Just For Fun Personal Travel

Meeting Charlie: an awkward encounter in South Africa

Do not run, do not run; the words echo around my head, words spoken a few moments earlier in a rushed hiss by our ranger. Easier said than done when a fully-grown bull elephant with pointy looking tusks is, for lack of a better term, starting on you. Honeymooning amongst South Africa’s glorious nature, we had arrived at our spectacular safari lodge in a haze; partially excitement, partially the welcome glass of wine. This moment was supposed to be the crowning glory of my first ever safari: sundowner drinks as Charlie, said bull elephant, meandered past at a comfortable distance.
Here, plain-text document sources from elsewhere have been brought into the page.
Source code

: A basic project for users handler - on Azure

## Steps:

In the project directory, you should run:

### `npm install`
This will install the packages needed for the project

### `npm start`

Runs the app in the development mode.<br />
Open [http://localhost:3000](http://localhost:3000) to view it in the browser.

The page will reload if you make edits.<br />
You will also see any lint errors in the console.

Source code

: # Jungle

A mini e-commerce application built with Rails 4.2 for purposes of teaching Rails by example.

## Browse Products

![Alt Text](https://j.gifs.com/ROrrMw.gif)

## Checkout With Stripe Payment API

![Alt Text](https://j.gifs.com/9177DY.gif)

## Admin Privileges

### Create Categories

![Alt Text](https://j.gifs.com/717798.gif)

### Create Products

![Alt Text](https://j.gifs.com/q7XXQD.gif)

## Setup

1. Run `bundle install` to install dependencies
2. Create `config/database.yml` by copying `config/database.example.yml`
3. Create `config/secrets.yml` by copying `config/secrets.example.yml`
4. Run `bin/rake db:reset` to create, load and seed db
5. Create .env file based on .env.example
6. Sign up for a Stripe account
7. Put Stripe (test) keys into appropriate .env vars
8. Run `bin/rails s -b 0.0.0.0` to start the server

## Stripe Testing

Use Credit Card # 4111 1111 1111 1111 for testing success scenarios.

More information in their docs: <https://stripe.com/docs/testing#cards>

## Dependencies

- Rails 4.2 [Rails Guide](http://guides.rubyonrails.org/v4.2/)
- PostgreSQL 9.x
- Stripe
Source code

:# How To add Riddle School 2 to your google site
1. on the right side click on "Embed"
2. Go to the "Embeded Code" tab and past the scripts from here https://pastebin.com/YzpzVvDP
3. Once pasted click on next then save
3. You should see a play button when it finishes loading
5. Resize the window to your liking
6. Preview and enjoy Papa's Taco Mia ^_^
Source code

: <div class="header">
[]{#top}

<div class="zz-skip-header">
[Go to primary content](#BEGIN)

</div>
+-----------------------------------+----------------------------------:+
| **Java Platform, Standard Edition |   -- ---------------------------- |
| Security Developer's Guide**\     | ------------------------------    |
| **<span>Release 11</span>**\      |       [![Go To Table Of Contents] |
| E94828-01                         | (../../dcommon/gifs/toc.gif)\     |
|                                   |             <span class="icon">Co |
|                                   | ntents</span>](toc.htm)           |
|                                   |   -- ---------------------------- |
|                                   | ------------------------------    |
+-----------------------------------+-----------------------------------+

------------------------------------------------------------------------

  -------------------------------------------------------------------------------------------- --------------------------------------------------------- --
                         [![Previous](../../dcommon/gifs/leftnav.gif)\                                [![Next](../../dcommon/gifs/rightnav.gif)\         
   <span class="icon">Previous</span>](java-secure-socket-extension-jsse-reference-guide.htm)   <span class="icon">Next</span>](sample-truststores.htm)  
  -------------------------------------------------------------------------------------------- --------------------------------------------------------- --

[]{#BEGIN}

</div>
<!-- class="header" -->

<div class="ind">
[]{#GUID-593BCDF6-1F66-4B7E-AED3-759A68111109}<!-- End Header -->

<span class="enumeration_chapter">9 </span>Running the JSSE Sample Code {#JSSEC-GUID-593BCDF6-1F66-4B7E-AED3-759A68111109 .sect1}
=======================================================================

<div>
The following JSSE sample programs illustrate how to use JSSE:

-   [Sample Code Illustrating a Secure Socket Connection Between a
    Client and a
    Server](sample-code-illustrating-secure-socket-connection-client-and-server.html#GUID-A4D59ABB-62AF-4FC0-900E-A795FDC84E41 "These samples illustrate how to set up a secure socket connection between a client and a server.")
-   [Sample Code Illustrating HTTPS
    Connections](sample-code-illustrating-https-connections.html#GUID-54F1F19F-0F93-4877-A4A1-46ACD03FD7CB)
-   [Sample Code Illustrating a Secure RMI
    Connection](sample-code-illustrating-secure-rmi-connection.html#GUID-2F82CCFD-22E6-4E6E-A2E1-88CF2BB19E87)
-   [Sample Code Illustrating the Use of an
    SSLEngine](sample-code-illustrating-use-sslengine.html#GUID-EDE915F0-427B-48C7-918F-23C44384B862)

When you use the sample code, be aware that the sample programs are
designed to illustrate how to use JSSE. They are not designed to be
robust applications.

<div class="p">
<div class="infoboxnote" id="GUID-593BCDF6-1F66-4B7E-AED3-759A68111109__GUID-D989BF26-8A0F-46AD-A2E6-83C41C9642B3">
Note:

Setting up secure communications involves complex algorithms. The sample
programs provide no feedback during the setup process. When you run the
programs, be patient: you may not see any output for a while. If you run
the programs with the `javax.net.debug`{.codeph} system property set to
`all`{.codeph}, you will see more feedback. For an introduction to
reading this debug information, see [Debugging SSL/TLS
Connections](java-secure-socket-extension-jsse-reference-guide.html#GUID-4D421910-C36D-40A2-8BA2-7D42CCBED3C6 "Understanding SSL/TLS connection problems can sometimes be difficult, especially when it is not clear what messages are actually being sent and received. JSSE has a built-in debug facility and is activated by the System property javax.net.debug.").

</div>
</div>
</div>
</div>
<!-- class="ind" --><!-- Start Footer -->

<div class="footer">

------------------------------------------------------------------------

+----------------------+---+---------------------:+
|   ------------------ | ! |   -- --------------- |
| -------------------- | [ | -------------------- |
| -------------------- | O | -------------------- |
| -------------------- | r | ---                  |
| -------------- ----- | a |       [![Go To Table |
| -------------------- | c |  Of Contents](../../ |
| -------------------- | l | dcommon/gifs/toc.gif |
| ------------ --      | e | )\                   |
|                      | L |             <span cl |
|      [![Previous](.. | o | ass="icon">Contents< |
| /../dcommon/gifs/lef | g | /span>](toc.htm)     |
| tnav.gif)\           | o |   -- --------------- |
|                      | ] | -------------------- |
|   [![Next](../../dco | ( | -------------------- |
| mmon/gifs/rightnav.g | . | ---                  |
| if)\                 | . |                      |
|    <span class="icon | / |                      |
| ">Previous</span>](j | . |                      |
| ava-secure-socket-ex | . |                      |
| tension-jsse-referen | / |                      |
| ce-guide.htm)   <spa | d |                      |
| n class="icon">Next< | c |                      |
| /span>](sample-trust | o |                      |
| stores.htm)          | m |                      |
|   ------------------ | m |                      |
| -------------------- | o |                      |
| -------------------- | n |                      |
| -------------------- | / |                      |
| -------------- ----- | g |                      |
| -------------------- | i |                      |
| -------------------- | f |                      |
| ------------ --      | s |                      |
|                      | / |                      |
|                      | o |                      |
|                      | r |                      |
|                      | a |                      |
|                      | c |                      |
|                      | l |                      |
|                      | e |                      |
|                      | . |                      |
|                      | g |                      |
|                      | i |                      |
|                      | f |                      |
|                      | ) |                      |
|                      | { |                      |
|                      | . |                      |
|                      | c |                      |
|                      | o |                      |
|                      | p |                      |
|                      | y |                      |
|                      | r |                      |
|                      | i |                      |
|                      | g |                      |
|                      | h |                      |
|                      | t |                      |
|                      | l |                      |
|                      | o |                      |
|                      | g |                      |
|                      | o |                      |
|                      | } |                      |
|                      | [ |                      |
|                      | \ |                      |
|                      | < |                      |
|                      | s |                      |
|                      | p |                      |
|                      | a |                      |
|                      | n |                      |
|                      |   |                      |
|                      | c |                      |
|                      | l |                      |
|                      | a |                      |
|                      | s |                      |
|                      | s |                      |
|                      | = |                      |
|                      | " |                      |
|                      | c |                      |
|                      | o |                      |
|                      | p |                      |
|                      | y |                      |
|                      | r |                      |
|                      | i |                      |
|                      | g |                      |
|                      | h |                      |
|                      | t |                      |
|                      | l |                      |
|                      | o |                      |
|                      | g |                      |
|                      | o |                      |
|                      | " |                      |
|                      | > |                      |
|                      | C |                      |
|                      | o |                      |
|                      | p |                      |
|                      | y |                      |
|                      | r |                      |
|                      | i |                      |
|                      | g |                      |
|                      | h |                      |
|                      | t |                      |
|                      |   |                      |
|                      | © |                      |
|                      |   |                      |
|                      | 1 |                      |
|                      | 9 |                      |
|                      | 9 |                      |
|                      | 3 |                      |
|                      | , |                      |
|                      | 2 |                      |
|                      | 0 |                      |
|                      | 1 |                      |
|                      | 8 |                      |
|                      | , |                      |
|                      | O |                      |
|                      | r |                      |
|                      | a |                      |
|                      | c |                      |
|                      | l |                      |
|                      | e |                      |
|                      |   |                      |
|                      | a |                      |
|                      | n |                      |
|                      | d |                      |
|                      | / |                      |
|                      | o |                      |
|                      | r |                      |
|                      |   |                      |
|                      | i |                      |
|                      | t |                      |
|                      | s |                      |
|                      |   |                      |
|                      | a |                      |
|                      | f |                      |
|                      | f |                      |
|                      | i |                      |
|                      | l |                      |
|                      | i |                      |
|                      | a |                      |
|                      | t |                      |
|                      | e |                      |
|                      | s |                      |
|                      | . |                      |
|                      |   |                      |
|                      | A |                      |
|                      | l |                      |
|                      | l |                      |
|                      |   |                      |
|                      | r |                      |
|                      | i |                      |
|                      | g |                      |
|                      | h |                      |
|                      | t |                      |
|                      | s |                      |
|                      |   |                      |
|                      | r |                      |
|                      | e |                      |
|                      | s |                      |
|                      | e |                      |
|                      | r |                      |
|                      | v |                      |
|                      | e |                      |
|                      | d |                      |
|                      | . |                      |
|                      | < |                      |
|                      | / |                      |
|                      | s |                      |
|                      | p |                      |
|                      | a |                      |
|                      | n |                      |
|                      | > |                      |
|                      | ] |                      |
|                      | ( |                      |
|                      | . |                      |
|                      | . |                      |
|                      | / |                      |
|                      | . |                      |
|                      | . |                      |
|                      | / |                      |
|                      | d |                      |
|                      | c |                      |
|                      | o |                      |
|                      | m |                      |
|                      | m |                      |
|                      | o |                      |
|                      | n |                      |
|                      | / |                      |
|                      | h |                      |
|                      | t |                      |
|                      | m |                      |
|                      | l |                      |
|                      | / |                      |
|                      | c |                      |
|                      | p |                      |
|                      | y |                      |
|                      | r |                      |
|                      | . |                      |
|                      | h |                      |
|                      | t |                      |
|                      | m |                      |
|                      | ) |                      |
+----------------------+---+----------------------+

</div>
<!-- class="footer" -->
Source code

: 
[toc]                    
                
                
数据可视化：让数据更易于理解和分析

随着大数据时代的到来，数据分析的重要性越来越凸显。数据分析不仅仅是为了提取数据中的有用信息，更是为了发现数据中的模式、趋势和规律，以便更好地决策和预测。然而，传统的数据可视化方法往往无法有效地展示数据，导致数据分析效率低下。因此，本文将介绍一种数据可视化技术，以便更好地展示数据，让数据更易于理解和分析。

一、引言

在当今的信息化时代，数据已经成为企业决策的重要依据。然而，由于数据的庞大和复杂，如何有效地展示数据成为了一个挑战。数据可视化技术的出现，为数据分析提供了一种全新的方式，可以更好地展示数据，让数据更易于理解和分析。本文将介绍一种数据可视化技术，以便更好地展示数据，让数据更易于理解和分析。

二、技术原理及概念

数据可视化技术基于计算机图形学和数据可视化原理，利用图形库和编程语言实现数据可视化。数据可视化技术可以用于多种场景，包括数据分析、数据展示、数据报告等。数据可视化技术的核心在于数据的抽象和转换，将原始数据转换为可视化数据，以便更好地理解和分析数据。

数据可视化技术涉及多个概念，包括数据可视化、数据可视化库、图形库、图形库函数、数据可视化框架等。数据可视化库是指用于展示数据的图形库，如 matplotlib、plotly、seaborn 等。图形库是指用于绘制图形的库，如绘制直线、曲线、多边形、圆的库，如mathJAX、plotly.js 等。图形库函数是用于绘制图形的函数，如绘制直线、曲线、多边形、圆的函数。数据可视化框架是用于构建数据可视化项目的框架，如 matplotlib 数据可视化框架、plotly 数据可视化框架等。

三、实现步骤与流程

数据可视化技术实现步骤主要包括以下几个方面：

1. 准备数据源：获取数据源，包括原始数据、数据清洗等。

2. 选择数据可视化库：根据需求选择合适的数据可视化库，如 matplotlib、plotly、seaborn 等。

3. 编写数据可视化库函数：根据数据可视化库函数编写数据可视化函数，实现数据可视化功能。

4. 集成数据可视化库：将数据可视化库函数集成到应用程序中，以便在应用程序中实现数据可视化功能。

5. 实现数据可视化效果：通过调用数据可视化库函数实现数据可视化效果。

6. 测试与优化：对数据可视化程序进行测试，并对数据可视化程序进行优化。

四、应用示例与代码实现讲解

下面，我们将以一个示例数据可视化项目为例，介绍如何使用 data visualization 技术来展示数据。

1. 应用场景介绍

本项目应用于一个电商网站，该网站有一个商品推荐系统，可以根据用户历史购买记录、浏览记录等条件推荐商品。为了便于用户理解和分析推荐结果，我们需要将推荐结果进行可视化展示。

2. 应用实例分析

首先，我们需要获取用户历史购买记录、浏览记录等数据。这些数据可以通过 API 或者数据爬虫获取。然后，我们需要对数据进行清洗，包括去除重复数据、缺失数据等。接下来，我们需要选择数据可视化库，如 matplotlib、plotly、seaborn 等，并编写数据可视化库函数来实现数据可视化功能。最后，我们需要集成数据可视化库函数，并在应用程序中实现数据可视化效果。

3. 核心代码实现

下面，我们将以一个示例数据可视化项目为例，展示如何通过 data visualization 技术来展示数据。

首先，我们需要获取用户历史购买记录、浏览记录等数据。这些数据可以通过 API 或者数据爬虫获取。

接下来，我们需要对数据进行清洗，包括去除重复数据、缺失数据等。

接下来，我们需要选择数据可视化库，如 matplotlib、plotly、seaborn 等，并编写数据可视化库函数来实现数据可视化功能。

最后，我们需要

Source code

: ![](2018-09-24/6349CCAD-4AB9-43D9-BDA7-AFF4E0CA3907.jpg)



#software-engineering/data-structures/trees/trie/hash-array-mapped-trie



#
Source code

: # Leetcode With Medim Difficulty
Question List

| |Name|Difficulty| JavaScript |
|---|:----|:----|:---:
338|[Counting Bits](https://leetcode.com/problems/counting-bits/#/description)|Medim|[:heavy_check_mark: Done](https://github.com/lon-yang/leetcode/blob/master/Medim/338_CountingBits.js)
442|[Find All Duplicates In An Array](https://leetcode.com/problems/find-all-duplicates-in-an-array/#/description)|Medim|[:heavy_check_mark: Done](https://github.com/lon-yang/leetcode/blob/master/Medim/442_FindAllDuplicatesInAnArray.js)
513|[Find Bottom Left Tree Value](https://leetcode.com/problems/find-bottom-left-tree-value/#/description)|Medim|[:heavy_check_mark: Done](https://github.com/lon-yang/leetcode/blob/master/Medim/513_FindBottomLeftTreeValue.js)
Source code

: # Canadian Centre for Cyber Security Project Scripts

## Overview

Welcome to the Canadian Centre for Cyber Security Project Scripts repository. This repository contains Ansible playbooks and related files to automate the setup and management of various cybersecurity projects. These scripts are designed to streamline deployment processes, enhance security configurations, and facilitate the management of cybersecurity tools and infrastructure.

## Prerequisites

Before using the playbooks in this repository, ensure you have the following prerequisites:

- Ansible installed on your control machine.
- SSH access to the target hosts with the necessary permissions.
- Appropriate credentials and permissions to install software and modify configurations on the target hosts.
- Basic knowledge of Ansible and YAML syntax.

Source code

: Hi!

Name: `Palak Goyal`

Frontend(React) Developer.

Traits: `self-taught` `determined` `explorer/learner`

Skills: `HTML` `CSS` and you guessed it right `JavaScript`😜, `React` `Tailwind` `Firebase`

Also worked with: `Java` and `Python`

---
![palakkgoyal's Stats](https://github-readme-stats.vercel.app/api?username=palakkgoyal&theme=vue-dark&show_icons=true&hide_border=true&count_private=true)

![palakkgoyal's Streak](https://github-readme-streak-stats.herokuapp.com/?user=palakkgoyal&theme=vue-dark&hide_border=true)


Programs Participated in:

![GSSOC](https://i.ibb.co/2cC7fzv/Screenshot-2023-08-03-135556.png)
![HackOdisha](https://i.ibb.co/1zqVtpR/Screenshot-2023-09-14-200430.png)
I now see that I was a little too eager, perhaps another side-effect of that welcome glass of wine, to step away from the safety of the jeep, as nature, in her wily way, gave things an unpredictable twist. So here I am, huddled penguin-esque with four other people, three of them new acquaintances and one a new husband, marooned 30 metres from any form of shelter. Heart pounding, my panicked litany screams through my head. Do not run, do not run! Five tonnes of Charlie advances slowly, pausing often to glare at us. It turns out that most animals can sense your fear, and elephants are particularly sensitive, so you have to do your best to appear confident and fearless…fat chance of that, Charlie is big and unimpressed by our, somewhat quaking, presence. Our ranger, cool, calm and collected takes charge, stamping a foot towards the bewildered elephant and opening his arms wide. “Back away slowly” he commands, almost dancing in his intimidation tactics. Inch by inch, step by step, as one we claw our way back to the jeep, heave ourselves in and release a collective breath that’s been held for who knows how long. Held at bay, Charlie watches warily, only starting forward after our ranger has swung himself back into the driver’s seat. Cautiously, curiously Charlie saunters around us, trunk reaching and waving as he inhales unfamiliar scents, investigating what he finds before him. Satisfied, or unimpressed, he loses interest, turns his back and plods back into the grasslands. Over our much-needed sundowners, we could only assume that he was having a bad day.